**PROBLEM STATEMENT**. Please transcribe the data that follows, keeping every line exact.

**DATASET EXTRACT**.
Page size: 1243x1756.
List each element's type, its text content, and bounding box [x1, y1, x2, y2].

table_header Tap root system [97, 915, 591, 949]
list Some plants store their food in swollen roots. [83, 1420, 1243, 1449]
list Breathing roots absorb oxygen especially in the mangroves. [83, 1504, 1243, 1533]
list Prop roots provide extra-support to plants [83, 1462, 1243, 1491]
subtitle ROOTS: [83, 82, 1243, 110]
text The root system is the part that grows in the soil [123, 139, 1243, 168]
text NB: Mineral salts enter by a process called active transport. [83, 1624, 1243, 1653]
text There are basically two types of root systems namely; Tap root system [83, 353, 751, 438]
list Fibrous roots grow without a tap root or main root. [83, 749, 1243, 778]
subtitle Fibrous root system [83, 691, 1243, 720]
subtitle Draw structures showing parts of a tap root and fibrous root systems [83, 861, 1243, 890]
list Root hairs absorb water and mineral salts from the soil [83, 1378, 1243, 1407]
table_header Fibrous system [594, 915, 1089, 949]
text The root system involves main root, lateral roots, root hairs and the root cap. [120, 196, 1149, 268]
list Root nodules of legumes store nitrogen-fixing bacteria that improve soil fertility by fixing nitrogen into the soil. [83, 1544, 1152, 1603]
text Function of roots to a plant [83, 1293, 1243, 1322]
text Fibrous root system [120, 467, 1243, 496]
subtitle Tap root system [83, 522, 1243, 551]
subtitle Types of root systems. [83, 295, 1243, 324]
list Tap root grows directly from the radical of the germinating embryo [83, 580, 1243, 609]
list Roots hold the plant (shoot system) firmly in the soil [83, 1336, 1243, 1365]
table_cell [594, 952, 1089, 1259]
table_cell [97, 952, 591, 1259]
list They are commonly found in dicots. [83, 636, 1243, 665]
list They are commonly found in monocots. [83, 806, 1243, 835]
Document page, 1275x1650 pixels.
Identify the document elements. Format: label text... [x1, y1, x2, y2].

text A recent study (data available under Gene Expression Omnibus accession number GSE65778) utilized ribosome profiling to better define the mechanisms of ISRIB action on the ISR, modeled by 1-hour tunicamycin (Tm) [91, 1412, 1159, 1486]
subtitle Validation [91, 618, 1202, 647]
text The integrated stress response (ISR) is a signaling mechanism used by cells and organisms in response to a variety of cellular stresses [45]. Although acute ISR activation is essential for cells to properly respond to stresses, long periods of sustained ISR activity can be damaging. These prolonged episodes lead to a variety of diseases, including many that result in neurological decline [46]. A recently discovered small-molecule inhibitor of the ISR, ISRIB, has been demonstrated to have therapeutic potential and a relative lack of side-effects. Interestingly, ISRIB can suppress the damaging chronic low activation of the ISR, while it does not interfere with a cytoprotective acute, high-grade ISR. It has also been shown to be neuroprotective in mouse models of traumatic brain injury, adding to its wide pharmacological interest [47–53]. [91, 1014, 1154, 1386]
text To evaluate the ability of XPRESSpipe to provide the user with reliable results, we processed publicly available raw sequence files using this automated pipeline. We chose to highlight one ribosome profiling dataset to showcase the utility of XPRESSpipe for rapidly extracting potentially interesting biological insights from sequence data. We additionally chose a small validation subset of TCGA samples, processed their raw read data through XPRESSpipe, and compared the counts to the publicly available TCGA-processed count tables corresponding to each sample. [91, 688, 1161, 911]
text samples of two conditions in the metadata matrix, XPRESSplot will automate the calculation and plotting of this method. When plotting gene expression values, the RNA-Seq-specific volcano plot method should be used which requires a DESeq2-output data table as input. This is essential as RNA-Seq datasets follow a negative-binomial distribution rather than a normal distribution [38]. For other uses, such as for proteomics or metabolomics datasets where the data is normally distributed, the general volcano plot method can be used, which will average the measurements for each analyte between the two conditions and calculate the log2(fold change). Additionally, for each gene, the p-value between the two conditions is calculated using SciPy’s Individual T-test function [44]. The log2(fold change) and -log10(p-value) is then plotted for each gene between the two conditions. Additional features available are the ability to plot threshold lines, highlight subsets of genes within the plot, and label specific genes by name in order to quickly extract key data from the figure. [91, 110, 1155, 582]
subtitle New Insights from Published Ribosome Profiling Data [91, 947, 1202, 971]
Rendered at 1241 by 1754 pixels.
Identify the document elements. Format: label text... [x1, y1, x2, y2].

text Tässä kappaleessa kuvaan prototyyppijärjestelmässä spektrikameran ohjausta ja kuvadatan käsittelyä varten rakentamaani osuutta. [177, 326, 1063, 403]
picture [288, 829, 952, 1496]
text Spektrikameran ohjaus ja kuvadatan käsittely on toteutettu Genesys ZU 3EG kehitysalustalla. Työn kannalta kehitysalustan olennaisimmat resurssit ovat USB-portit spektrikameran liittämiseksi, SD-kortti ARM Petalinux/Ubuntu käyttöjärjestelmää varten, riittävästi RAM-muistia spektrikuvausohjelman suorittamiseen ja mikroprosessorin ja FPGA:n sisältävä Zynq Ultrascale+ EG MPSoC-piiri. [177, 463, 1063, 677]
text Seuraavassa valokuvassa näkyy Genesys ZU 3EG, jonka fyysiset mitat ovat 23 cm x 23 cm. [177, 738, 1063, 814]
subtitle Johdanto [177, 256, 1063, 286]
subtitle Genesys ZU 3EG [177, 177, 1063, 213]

**EXERCISE SOLUTION**.
Page size: 1243x1756.
List each element's type, its text content, and bounding box [x1, y1, x2, y2].

table_header Tap root system [97, 915, 591, 949]
list Some plants store their food in swollen roots. [83, 1420, 1243, 1449]
list Breathing roots absorb oxygen especially in the mangroves. [83, 1504, 1243, 1533]
list Prop roots provide extra-support to plants [83, 1462, 1243, 1491]
subtitle ROOTS: [83, 82, 1243, 110]
text The root system is the part that grows in the soil [123, 139, 1243, 168]
text NB: Mineral salts enter by a process called active transport. [83, 1624, 1243, 1653]
text There are basically two types of root systems namely; Tap root system [83, 353, 751, 438]
list Fibrous roots grow without a tap root or main root. [83, 749, 1243, 778]
subtitle Fibrous root system [83, 691, 1243, 720]
subtitle Draw structures showing parts of a tap root and fibrous root systems [83, 861, 1243, 890]
list Root hairs absorb water and mineral salts from the soil [83, 1378, 1243, 1407]
table_header Fibrous system [594, 915, 1089, 949]
text The root system involves main root, lateral roots, root hairs and the root cap. [120, 196, 1149, 268]
list Root nodules of legumes store nitrogen-fixing bacteria that improve soil fertility by fixing nitrogen into the soil. [83, 1544, 1152, 1603]
text Function of roots to a plant [83, 1293, 1243, 1322]
text Fibrous root system [120, 467, 1243, 496]
subtitle Tap root system [83, 522, 1243, 551]
subtitle Types of root systems. [83, 295, 1243, 324]
list Tap root grows directly from the radical of the germinating embryo [83, 580, 1243, 609]
list Roots hold the plant (shoot system) firmly in the soil [83, 1336, 1243, 1365]
table_cell [594, 952, 1089, 1259]
table_cell [97, 952, 591, 1259]
list They are commonly found in dicots. [83, 636, 1243, 665]
list They are commonly found in monocots. [83, 806, 1243, 835]
Document page, 1275x1650 pixels.
Identify the document elements. Format: label text... [x1, y1, x2, y2].

text A recent study (data available under Gene Expression Omnibus accession number GSE65778) utilized ribosome profiling to better define the mechanisms of ISRIB action on the ISR, modeled by 1-hour tunicamycin (Tm) [91, 1412, 1159, 1486]
subtitle Validation [91, 618, 1202, 647]
text The integrated stress response (ISR) is a signaling mechanism used by cells and organisms in response to a variety of cellular stresses [45]. Although acute ISR activation is essential for cells to properly respond to stresses, long periods of sustained ISR activity can be damaging. These prolonged episodes lead to a variety of diseases, including many that result in neurological decline [46]. A recently discovered small-molecule inhibitor of the ISR, ISRIB, has been demonstrated to have therapeutic potential and a relative lack of side-effects. Interestingly, ISRIB can suppress the damaging chronic low activation of the ISR, while it does not interfere with a cytoprotective acute, high-grade ISR. It has also been shown to be neuroprotective in mouse models of traumatic brain injury, adding to its wide pharmacological interest [47–53]. [91, 1014, 1154, 1386]
text To evaluate the ability of XPRESSpipe to provide the user with reliable results, we processed publicly available raw sequence files using this automated pipeline. We chose to highlight one ribosome profiling dataset to showcase the utility of XPRESSpipe for rapidly extracting potentially interesting biological insights from sequence data. We additionally chose a small validation subset of TCGA samples, processed their raw read data through XPRESSpipe, and compared the counts to the publicly available TCGA-processed count tables corresponding to each sample. [91, 688, 1161, 911]
text samples of two conditions in the metadata matrix, XPRESSplot will automate the calculation and plotting of this method. When plotting gene expression values, the RNA-Seq-specific volcano plot method should be used which requires a DESeq2-output data table as input. This is essential as RNA-Seq datasets follow a negative-binomial distribution rather than a normal distribution [38]. For other uses, such as for proteomics or metabolomics datasets where the data is normally distributed, the general volcano plot method can be used, which will average the measurements for each analyte between the two conditions and calculate the log2(fold change). Additionally, for each gene, the p-value between the two conditions is calculated using SciPy’s Individual T-test function [44]. The log2(fold change) and -log10(p-value) is then plotted for each gene between the two conditions. Additional features available are the ability to plot threshold lines, highlight subsets of genes within the plot, and label specific genes by name in order to quickly extract key data from the figure. [91, 110, 1155, 582]
subtitle New Insights from Published Ribosome Profiling Data [91, 947, 1202, 971]
Rendered at 1241 by 1754 pixels.
Identify the document elements. Format: label text... [x1, y1, x2, y2].

text Tässä kappaleessa kuvaan prototyyppijärjestelmässä spektrikameran ohjausta ja kuvadatan käsittelyä varten rakentamaani osuutta. [177, 326, 1063, 403]
picture [288, 829, 952, 1496]
text Spektrikameran ohjaus ja kuvadatan käsittely on toteutettu Genesys ZU 3EG kehitysalustalla. Työn kannalta kehitysalustan olennaisimmat resurssit ovat USB-portit spektrikameran liittämiseksi, SD-kortti ARM Petalinux/Ubuntu käyttöjärjestelmää varten, riittävästi RAM-muistia spektrikuvausohjelman suorittamiseen ja mikroprosessorin ja FPGA:n sisältävä Zynq Ultrascale+ EG MPSoC-piiri. [177, 463, 1063, 677]
text Seuraavassa valokuvassa näkyy Genesys ZU 3EG, jonka fyysiset mitat ovat 23 cm x 23 cm. [177, 738, 1063, 814]
subtitle Johdanto [177, 256, 1063, 286]
subtitle Genesys ZU 3EG [177, 177, 1063, 213]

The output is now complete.